====== Extract ======

There's a particular kind of hell reserved for debugging LLM-backed systems that nobody bothered to instrument. You've got a request that took twelve seconds and you don't know if the slow part was your retrieval pipeline, the prompt construction, the Bedrock call itself, or the post-processing that turned the model's output into something you'd actually show a user. You have logs. You have vibes. You have, essentially, nothing.

We hit this early on an LLM project and it focused the mind quickly.

AWS Bedrock is opaque by design. You send a prompt, you get tokens back, and what happens between those two events isn't your concern. That's fine — it's not your model to look inside.

The problem is when that opacity bleeds into the code you wrote. Your retrieval logic, your prompt templates, your retry handling, your fallback paths — none of that needs to be a mystery. But without deliberate instrumentation, it becomes one anyway. You end up with a black box you built yourself, which is a considerably more embarrassing situation than the one Bedrock put you in.

====== Extracted information ======

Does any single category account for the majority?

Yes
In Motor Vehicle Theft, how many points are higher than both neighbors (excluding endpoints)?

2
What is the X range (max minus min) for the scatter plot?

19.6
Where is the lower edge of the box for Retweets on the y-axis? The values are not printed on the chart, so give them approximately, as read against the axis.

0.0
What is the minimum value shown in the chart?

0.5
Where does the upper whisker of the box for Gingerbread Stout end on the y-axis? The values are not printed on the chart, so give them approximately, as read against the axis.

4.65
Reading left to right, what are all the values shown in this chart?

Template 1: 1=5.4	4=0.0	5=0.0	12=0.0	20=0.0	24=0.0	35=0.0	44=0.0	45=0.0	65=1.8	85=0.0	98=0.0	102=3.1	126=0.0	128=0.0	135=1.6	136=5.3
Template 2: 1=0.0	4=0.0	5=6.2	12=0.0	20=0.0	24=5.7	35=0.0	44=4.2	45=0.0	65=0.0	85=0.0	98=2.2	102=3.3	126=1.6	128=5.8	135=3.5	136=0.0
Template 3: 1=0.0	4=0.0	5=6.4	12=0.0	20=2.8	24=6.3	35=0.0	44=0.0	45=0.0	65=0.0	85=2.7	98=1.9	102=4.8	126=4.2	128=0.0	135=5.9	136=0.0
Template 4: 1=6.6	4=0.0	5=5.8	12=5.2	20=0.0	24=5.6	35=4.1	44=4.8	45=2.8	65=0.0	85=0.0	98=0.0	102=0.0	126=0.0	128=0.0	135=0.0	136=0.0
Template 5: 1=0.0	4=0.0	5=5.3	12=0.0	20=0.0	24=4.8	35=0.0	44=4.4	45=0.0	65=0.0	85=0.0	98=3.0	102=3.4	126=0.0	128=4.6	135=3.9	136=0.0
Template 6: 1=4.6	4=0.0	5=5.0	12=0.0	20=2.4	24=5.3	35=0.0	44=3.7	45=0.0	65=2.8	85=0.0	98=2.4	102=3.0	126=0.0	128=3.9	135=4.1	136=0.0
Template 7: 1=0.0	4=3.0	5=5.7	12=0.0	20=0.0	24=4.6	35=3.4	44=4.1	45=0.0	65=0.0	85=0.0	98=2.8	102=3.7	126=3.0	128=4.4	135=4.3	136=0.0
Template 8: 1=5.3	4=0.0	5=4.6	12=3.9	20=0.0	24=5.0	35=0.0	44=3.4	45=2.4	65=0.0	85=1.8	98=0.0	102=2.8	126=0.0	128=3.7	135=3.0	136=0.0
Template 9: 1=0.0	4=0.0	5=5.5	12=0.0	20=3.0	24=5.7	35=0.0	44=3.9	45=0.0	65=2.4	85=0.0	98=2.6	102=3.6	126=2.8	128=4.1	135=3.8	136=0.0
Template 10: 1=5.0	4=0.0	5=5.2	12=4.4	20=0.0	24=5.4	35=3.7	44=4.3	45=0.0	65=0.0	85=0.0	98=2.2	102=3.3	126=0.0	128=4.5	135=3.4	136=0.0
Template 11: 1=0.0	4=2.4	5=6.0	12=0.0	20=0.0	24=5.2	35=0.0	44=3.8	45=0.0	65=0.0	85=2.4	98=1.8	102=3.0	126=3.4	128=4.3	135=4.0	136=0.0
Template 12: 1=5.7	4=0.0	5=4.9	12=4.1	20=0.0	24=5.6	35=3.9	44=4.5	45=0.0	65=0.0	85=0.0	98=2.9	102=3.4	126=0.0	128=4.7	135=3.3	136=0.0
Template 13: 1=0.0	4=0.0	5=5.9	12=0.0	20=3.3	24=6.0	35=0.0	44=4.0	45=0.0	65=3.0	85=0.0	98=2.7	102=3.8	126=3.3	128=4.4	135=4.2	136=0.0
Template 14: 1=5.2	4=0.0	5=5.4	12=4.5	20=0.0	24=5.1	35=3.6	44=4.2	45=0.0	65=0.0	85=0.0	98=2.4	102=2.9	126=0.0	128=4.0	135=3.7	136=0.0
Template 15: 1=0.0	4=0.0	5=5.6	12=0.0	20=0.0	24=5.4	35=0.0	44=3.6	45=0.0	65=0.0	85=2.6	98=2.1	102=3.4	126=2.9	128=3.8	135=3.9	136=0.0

======

* [Problems to work on]:
(1) How does the excerpt on debugging LLM-backed systems describe AWS Bedrock?
(2) Quote everything in the excerpt from "There's a particular" down to "have, essentially, nothing.".
The rows play no part in the tasks.

* [Task solutions]:
(1) It describes AWS Bedrock as opaque by design.

(2)
There's a particular kind of hell reserved for debugging LLM-backed systems that nobody bothered to instrument. You've got a request that took twelve seconds and you don't know if the slow part was your retrieval pipeline, the prompt construction, the Bedrock call itself, or the post-processing that turned the model's output into something you'd actually show a user. You have logs. You have vibes. You have, essentially, nothing.